TASK DESCRIPTION: In the listing below, transcribe the line that contains "DVSC KÉZILABDACSALÁD nyolc tagja szerepel." and all lines following it, ending with the last line. Add nothing.

=== Section Start ===

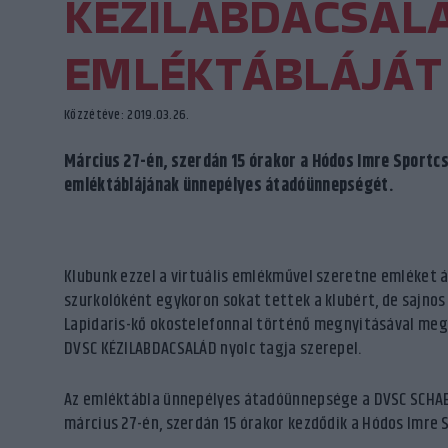
KÉZILABDACSAL
EMLÉKTÁBLÁJÁT
Közzétéve: 2019.03.26.
Március 27-én, szerdán 15 órakor a Hódos Imre Sport
emléktáblájának ünnepélyes átadóünnepségét.
Klubunk ezzel a virtuális emlékművel szeretne emléket á
szurkolóként egykoron sokat tettek a klubért, de sajno
Lapidaris-kő okostelefonnal történő megnyitásával meg
DVSC KÉZILABDACSALÁD nyolc tagja szerepel.
Az emléktábla ünnepélyes átadóünnepsége a DVSC SCHAEF
március 27-én, szerdán 15 órakor kezdődik a Hódos Imre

=== Section End ===

PROBLEM SOLUTION:
DVSC KÉZILABDACSALÁD nyolc tagja szerepel.
Az emléktábla ünnepélyes átadóünnepsége a DVSC SCHAEF
március 27-én, szerdán 15 órakor kezdődik a Hódos Imre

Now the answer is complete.